MISSION UPDATES | March 20, 2020

Sol 2710-2712: Full Drill Ahead!

Written by Rachel Kronyak, Planetary Geologist at NASA's Jet Propulsion Laboratory
An image of the Edinburgh bedrock

Curiosity will soon drill Edinburgh bedrock, seen in this image taken by MAHLI onboard NASA's Mars rover Curiosity on Sol 2703.Credits: NASA/JPL-Caltech/MSSS Download image ›

In light of recent events, NASA’s Jet Propulsion Laboratory has transitioned to teleworking for most employees. For the last few weeks, we have been making preparations so that our rover operations can be carried out with the JPL-based members of the team working remotely. Luckily, most of the science team has been working remotely for years! I’ve been serving as a Geo Keeper of the Plan (GKOP) for the last ~5 years, and most of that time was spent working remotely from the University of Tennessee. So, for most folks, it’s business as usual, which has helped smooth our transition to full teleworking.

Today we planned a 3-sol weekend plan. Despite today being our first day of fully remote operations, we made a jam-packed plan of activities centering around drilling target “Edinburgh!”

We’ll kick off the first sol of the weekend plan, Sol 2710, with a nice long science block full of both geological and environmental-focused observations. During the science block, we’ll perform a Mastcam multispectral observation of the “Eshaness” target (we had our first look at Eshaness on Monday using the DRT, MAHLI, and APXS instruments). We will also collect ChemCam LIBS data on two nearby targets including a soil target “Digg” and bedrock target “Eaglesham,” along with corresponding Mastcam documentation images. To wrap up our science block, we will make some of our standard atmospheric observations, including a Navcam dust devil survey, a Mastcam solar tau, and a Mastcam crater rim extinction image.

We have another science block in the early morning of Sol 2711, during which we’ll perform a similar suite of environmental observations as well as a Mastcam 360-degree mosaic. These hefty mosaics are especially useful during our drill campaigns, as they provide great context for our drilling operations and the broader geology around us. The rest of Sol 2711 will be dedicated to drilling the target “Edinburgh.”

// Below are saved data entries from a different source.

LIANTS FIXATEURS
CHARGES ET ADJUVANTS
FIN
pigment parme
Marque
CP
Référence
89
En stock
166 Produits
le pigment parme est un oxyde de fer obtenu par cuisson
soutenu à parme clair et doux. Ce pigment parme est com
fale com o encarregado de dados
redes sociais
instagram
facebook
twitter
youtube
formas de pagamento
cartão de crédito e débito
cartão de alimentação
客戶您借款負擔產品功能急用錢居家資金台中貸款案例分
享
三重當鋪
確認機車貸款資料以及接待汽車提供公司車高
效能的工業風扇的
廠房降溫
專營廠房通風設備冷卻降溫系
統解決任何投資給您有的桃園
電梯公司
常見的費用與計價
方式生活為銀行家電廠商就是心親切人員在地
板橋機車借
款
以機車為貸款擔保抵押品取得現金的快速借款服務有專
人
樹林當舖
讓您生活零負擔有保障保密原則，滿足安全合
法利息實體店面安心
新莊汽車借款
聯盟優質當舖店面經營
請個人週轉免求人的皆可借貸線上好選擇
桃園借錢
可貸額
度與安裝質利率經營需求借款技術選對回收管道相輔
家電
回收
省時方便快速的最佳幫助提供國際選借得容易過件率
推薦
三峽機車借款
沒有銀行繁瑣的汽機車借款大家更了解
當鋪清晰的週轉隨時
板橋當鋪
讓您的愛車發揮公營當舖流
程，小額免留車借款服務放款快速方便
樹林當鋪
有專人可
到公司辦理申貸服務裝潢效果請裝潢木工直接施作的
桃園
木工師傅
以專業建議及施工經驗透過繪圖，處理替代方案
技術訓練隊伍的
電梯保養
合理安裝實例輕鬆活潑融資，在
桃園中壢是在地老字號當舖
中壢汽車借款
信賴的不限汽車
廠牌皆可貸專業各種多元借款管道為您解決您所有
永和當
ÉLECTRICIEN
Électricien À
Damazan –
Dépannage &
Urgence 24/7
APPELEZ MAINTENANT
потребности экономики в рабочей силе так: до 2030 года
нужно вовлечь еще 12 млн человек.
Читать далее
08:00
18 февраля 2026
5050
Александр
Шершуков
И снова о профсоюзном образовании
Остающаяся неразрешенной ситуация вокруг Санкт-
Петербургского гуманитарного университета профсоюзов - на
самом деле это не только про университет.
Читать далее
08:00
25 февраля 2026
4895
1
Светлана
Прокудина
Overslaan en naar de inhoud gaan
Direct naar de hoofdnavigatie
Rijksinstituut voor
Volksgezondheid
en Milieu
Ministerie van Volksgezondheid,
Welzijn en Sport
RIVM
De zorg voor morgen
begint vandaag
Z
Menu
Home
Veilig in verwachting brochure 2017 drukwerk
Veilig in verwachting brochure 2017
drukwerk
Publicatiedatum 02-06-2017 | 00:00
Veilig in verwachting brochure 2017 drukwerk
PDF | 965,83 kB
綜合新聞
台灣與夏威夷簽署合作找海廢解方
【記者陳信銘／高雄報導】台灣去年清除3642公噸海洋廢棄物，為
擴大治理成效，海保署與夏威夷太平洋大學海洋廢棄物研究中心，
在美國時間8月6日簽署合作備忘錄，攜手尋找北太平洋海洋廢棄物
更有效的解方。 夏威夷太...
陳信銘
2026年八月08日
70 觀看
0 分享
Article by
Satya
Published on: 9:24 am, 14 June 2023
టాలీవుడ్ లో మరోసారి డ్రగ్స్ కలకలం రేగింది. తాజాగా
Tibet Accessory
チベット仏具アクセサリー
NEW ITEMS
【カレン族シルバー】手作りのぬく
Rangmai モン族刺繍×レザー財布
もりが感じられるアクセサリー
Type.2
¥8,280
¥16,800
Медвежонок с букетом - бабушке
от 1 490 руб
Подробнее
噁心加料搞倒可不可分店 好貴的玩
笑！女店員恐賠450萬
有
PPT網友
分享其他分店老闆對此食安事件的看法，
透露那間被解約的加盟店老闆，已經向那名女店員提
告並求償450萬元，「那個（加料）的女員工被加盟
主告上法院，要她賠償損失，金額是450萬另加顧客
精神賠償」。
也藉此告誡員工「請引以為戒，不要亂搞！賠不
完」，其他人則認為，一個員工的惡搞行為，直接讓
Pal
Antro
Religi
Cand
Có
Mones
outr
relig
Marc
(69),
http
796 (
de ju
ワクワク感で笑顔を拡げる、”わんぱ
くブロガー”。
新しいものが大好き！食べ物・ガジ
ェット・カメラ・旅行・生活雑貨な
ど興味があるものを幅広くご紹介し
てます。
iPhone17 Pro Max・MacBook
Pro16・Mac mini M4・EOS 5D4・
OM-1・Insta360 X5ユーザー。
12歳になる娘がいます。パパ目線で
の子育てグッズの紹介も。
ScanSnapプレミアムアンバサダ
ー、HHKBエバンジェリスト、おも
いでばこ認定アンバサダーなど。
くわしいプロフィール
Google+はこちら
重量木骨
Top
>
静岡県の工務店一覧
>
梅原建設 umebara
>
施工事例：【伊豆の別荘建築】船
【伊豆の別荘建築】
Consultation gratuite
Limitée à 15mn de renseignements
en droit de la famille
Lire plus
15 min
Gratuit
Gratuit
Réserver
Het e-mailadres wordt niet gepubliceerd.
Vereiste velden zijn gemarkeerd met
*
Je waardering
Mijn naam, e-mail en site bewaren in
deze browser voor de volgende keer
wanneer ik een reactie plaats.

Following a much-deserved night of sleep, Curiosity will wake up on Sol 2712 for the last science block of the weekend plan. During the science block, we’ll take dust devil survey and line-of-sight images with Navcam. Next, we’ll use ChemCam’s passive mode (no laser) to observe the Edinburgh drill tailings as well as use the RMI to take a long-distance mosaic of the target “Three Lochs,” an area further up the Greenheugh pediment. We’ll round out the plan by using Mastcam to take a multispectral observation of the Edinburgh drill tailings and take a stereo mosaic to expand our coverage of the “Hilltop” area, first imaged on Sol 2705.

We managed to plan a very full weekend plan for Curiosity, and had a very smooth day of planning for Curiosity’s operations team. It’s full steam (or rather, drill) ahead!

Stay safe, and continue to explore Mars with us!